Report finds the two markets can benefit from each other

Lloyd’s and Bermuda represent distinct and different approaches to underwriting, but their work practices and risk evaluation methods are showing signs of convergence, according to a report published by The Insurance Intellectual Capital Initiative (IICI).

The industry-commissioned report, 'Trading risk: The value of relationships, models and face-to-face interaction in a global reinsurance market', analyses the strengths and weaknesses of the reinsurance underwriting and broking practices of the Lloyd’s and Bermuda marketplaces.

The report finds that each market can benefit from learning from the strengths of the other to reduce inefficiencies and redundancies at each stage of the process of writing a risk.

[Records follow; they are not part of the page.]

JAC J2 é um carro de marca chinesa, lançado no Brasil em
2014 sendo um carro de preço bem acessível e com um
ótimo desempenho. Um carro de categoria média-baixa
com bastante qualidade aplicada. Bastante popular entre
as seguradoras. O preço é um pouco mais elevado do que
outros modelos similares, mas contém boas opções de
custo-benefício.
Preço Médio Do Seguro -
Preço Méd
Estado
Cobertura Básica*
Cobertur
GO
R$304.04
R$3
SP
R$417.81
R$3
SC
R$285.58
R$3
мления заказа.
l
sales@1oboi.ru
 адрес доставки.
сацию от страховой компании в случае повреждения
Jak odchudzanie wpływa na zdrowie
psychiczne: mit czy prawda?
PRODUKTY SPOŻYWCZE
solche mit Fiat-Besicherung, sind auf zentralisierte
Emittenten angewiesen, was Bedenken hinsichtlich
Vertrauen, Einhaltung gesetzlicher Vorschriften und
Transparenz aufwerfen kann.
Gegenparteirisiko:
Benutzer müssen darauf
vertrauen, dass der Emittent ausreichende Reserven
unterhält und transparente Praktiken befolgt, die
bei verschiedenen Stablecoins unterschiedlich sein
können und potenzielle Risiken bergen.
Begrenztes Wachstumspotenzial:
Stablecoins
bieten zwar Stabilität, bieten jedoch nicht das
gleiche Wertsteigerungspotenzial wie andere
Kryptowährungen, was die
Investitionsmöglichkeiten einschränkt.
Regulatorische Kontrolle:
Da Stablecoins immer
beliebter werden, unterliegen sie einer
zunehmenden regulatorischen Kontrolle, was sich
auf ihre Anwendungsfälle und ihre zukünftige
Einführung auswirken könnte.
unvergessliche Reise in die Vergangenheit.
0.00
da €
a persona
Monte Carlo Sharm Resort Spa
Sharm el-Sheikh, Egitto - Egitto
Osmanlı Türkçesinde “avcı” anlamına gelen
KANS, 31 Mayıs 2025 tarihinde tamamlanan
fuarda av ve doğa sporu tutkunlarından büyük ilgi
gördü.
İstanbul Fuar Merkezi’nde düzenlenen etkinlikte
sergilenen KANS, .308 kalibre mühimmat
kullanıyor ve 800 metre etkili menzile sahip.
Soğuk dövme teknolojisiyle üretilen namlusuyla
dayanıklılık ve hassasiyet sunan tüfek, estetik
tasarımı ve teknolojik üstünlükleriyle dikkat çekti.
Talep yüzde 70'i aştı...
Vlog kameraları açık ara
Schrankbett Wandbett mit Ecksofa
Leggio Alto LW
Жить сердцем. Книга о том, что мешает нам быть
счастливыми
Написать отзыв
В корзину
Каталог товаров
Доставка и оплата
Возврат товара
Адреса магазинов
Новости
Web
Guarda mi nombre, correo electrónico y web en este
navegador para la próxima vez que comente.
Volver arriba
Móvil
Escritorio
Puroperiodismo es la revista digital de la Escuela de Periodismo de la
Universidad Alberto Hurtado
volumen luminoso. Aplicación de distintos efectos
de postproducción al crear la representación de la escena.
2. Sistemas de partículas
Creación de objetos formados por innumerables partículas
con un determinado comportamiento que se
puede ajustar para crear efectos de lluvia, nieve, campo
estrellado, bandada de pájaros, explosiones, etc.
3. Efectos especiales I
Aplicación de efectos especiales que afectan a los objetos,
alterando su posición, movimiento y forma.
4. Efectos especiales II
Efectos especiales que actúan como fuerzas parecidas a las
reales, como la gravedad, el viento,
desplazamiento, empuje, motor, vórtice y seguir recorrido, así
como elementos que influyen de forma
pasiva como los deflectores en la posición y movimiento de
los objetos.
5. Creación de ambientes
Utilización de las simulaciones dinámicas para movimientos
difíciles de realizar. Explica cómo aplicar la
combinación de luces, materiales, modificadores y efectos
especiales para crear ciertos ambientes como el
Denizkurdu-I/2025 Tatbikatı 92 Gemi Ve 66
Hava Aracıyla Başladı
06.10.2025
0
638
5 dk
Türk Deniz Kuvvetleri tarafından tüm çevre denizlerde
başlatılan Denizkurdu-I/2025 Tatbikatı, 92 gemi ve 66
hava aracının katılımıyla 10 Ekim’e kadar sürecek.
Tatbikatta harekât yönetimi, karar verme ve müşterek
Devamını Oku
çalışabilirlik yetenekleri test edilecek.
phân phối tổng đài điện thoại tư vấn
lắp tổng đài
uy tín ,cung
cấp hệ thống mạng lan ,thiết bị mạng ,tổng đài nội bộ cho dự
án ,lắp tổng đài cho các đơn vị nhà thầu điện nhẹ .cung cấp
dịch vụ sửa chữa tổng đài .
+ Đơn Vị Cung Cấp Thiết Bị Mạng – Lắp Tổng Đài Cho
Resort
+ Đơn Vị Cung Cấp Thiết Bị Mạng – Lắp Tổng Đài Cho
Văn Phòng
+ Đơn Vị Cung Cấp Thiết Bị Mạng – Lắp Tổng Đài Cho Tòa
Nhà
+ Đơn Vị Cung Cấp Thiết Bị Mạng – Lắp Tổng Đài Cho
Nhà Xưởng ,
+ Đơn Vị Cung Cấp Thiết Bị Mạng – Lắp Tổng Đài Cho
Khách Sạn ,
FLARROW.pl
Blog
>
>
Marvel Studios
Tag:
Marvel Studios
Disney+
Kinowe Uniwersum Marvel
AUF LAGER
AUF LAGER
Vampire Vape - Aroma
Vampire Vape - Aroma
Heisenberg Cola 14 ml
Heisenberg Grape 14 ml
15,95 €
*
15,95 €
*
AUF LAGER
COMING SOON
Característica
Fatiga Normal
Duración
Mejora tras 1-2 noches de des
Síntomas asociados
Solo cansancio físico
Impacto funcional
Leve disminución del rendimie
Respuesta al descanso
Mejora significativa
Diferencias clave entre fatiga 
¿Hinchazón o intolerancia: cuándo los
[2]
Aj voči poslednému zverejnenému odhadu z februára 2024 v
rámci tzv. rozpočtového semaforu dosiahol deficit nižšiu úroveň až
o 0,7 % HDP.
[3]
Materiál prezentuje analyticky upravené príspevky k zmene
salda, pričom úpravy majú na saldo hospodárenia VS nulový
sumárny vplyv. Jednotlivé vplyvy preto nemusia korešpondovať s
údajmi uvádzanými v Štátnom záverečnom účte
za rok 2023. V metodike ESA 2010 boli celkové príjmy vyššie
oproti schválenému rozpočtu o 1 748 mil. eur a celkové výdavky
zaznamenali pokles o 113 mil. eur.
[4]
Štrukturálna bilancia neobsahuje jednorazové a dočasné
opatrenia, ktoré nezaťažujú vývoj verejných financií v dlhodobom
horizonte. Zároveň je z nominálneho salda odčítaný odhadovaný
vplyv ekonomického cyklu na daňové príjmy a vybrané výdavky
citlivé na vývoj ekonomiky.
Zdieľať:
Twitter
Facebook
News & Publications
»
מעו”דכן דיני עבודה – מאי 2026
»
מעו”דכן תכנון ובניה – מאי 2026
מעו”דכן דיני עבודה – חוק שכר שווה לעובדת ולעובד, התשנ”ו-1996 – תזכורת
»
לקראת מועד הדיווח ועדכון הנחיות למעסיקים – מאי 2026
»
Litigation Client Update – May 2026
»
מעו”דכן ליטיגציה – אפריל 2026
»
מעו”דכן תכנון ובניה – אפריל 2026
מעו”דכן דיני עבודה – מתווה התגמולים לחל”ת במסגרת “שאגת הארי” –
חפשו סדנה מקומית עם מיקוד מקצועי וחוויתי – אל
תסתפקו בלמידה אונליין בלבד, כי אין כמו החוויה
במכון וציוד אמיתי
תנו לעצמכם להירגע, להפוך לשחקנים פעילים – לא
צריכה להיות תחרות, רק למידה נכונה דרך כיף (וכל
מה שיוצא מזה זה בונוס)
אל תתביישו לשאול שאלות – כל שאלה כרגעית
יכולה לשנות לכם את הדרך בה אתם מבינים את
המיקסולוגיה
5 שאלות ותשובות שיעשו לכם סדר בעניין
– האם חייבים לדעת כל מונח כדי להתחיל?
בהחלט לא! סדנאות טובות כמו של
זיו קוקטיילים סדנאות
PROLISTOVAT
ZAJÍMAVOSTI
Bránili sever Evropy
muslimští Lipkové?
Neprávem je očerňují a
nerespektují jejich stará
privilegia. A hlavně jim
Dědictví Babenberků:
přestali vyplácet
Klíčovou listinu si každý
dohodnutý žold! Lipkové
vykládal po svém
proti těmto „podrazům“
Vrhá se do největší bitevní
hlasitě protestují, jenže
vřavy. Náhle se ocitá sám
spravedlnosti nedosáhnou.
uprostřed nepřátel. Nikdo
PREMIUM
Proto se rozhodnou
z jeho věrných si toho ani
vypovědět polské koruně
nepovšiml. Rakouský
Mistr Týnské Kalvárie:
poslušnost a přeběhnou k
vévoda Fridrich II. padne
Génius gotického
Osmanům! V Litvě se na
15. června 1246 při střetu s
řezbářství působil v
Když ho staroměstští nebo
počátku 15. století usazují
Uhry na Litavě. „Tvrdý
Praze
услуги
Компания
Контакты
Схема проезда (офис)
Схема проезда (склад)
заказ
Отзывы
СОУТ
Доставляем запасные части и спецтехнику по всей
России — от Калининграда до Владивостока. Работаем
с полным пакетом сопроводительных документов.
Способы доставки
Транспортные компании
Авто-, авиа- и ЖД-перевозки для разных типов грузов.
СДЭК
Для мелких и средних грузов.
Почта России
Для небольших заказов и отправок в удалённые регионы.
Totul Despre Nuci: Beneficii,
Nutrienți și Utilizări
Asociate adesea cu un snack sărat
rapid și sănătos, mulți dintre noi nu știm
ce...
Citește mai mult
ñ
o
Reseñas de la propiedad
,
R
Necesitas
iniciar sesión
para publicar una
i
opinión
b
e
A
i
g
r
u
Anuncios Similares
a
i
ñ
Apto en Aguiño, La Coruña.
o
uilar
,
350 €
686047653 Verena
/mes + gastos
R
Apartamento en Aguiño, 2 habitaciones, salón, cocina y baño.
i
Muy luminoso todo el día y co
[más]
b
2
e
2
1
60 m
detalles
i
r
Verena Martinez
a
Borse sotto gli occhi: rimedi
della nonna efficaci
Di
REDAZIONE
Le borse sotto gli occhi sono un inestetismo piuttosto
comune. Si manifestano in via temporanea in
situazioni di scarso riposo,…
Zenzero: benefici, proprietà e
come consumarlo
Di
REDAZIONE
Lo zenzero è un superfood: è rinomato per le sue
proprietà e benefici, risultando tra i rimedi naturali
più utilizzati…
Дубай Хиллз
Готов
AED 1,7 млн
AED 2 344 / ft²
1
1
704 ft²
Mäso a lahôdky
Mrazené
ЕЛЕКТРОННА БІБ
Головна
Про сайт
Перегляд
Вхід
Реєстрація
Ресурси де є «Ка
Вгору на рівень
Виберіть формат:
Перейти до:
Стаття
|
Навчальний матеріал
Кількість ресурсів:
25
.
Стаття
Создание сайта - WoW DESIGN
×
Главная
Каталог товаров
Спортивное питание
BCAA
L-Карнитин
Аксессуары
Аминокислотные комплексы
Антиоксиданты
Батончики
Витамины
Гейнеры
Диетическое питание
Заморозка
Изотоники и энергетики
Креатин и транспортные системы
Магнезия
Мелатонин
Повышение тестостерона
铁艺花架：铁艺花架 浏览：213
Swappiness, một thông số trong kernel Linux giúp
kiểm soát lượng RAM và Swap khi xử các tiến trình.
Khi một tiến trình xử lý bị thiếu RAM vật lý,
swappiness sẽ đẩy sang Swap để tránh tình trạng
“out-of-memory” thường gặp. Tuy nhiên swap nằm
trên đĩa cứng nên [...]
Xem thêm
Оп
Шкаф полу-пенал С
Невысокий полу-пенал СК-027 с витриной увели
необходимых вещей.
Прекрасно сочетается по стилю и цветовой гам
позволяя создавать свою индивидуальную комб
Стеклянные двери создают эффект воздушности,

Drawing on the strengths of each marketplace, the report makes a set of recommendations for best practice at each stage of the trading process, offering a guide for reinsurance firms and broking houses to evaluate and change their current practices.

Bronek Masojada, CEO of Hiscox Ltd and chairman of the Insurance Intellectual Capital Initiative, said: "Reinsurance underwriting practices around the world are converging.

"The next differentiator will be the ability to move from 'corner store' management practices to those suited to multi-billion dollar global enterprises."

Lloyd's also recently recreated its underwriting room in Dublin.

Participants from the Lloyd’s Market, along with Irish and UK industry representatives, hosted 49 Lloyd’s boxes in the Dublin Convention Centre attended by over 800 people from across the insurance market.

The event allowed representatives from the Irish and Lloyd’s markets to discuss their existing insurance arrangements and explore opportunities for the future, strengthening and developing relationships across the sea.

Approximately €25,000 (£20,828.55) was raised for Insurance Charities UK & Ireland, which supports those in the insurance industry that have fallen on hard times.